Reynolds, `Aukai. 2006. “Native Hawaiian Data Book.” Office of Hawaiian Affairs. (http://www.oha.org/index.php?option=com_content&task=view&id=102&Itemid=178).
The OHA’s report summarizes reports from The Kamehameha Schools, Policy Analysis and System Evaluation (PASE); the State of Hawai’i Dept. of Health, Dept. of Public Safety, Dept. of Hawaiian Homelands, Dept. of Business, Economic Development & Tourism; University of Hawai’i, US Dept. of Commerce, and the US Census Bureau.
It contains detailed information on the Native Hawaiian population, but with a few exceptions, it does not provide much comparative information with the rest of the state or nation. Given the small percentage of the population Native Hawaiians comprise, overrepresentation of Native Hawaiians in the service and retail industries is implied by the high concentration of the native population in those industries.
There are approximately 401,162 Native Hawaiians in Hawaii and the continental US, with about 60% (239,655) Native Hawaiians residing in the State of Hawaii. According to the report, population forecasts predict that while the state population continues to increase, the Native Hawaiian population is slowly decreasing. The cause is allocated to the increasing cost of living and limited economic opportunities.
Statewide, 62% of Native Hawaiians living in Hawaii have annual household incomes under $50,000. On the island of Molokai, 43% of Native households have incomes under $24,000 and 75% of households with incomes under $50,000. Oahu and Maui have the largest percentages of households with income over $50,000 (49% and 48% respectively). According to the data in the report’s “Human Services” section, in 1999 Native Hawaiian-headed families have a poverty rate of 14.1%. – and 31.3% in households headed by a female Native Hawaiian-headed household with no husband present. This is well above the national poverty rates for whites (Social Solutions to Poverty, Scott Myers-Lipton, 2006).

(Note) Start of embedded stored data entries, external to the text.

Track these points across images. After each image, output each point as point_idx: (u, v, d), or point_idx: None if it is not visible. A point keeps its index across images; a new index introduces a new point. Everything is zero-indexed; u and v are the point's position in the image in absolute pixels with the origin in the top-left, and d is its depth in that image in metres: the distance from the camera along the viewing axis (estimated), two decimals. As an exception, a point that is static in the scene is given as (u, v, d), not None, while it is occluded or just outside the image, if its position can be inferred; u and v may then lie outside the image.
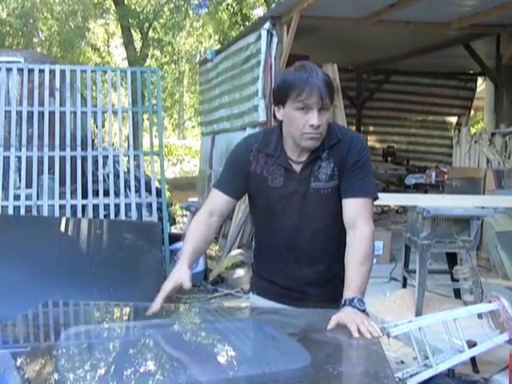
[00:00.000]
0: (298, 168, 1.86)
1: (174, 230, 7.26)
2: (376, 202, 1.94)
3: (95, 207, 5.13)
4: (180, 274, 1.78)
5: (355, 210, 1.83)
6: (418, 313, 4.00)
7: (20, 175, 5.08)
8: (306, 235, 1.89)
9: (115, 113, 5.60)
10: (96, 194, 5.19)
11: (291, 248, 1.91)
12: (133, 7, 14.89)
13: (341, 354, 1.61)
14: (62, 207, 5.07)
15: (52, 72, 5.40)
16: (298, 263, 1.92)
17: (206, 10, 15.07)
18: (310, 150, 1.84)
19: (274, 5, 8.93)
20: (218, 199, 1.93)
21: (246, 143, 1.94)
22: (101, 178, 5.25)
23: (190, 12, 15.38)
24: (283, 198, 1.87)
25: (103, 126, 5.71)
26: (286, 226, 1.90)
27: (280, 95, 1.81)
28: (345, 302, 1.70)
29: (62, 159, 5.19)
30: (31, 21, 14.19)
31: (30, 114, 5.25)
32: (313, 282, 1.92)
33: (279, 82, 1.83)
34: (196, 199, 9.11)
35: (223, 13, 15.40)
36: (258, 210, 1.97)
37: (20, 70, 5.36)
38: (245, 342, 1.71)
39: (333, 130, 1.89)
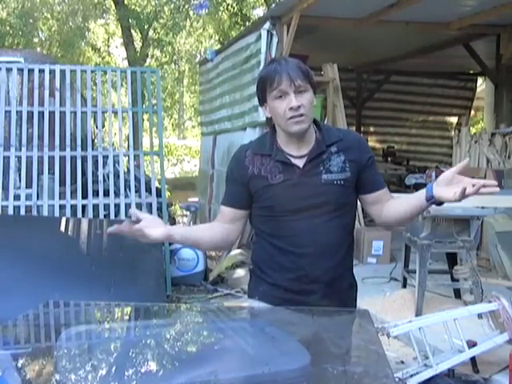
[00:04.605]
0: (300, 162, 1.87)
1: (174, 230, 7.25)
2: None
3: (95, 207, 5.13)
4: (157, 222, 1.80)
5: (386, 197, 1.97)
6: (418, 313, 4.00)
7: (20, 175, 5.08)
8: (313, 229, 1.86)
9: (115, 113, 5.60)
10: (96, 194, 5.18)
11: (298, 244, 1.87)
12: (133, 7, 14.89)
13: (341, 353, 1.60)
14: (62, 207, 5.07)
15: (52, 72, 5.39)
16: (305, 259, 1.87)
17: (206, 10, 15.07)
18: (311, 144, 1.88)
19: (273, 5, 8.94)
20: (224, 214, 1.97)
21: (239, 152, 1.98)
22: (101, 177, 5.24)
23: (191, 12, 15.38)
24: (285, 193, 1.86)
25: (103, 126, 5.71)
26: (291, 221, 1.87)
27: (260, 93, 1.89)
28: (430, 196, 1.78)
29: (62, 159, 5.18)
30: (31, 21, 14.17)
31: (30, 114, 5.25)
32: (319, 280, 1.88)
33: (256, 82, 1.91)
34: (196, 199, 9.10)
35: (223, 13, 15.41)
36: (262, 210, 1.93)
37: (20, 70, 5.35)
38: (245, 342, 1.71)
39: (330, 129, 2.00)
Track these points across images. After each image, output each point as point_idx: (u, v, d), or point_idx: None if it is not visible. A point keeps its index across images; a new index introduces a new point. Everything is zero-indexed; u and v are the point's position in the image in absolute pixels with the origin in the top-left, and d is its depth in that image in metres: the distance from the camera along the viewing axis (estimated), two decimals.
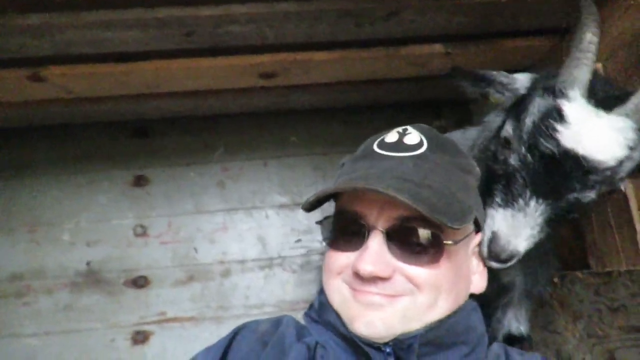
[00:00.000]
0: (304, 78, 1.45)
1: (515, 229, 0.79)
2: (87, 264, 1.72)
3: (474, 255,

While Native Hawaiian males and females over the age of 16 have, on average, a higher rate of employment than the US average (approximately 72% and 65% respectively), they also are more likely to be unemployed compared with those on the continental US. Most Native Hawaiians are employed in the private sector as salaried workers. The second largest segment of Native Hawaiians is employed as government workers. Compared with the rest of the US population, Native Hawaiians are less likely to be employed in managerial and professional occupations (25% of Native Hawaiians compared with 34% of the rest of the US population).
Close to half (44%) of the population is employed in the service industry (Business Services, Accounting, Amusement & Recreation, and Personal Services). Other industries include retail (11%) and construction (7%). The report concludes that an increase in the number of Native Hawaiian-owned businesses is necessary to increase the wealth of Native Hawaiians.